Arizona Senate candidate Kyrsten Sinema said Wednesday it's hard for her to say she's proud to be a Democrat and acknowledged that her television advertisements intentionally don't mention her party affiliation.
Asked on Arizona radio station KTAR if she was a "proud Democrat," Sinema responded, "Gosh, it's hard to say proud. I don't know that -- I'm not sure that people are even proud of parties anymore, because I feel like the parties are not doing a good job. So I would say that I'm a proud Arizonan. That's something I'm very proud of. And I'm proud of the work that I have done in Washington, DC, and the work I've done in the state Senate and the statehouse before going to Congress. But I'm not particularly proud of the parties."

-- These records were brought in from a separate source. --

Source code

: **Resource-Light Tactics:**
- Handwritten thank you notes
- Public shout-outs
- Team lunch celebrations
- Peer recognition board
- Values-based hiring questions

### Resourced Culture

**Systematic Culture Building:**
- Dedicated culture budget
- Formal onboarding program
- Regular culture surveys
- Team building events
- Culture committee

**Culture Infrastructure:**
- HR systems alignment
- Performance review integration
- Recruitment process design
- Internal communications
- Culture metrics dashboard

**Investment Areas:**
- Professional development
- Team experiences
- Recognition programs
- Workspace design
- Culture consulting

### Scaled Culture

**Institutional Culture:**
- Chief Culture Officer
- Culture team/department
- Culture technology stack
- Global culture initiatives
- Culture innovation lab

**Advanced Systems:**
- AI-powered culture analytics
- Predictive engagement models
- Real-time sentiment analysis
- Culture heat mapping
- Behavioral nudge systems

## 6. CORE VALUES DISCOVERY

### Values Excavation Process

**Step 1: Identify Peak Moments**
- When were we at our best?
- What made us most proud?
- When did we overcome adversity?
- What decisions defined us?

Sinema's comments reflect her strategy of running as a moderate in Arizona, a state that hasn't elected a Democrat to the US Senate since the late 1980s. A former anti-war activist and state legislator, Sinema is running on her record in Congress as a centrist Democrat. Her race with Republican Rep. Martha McSally is one of the most competitive US Senate races this year. CNN rates the race as a toss-up.
Asked by the radio hosts if she had intentionally left out a mention of being a Democrat in her ads, Sinema responded, "That's right."
She continued, "Because I am an independent voice for Arizona and I want folks to -- when they see my ads or hear from me or when I'm talking to them and listening to them -- I want them to think about who I am as their elected official and as their public servant."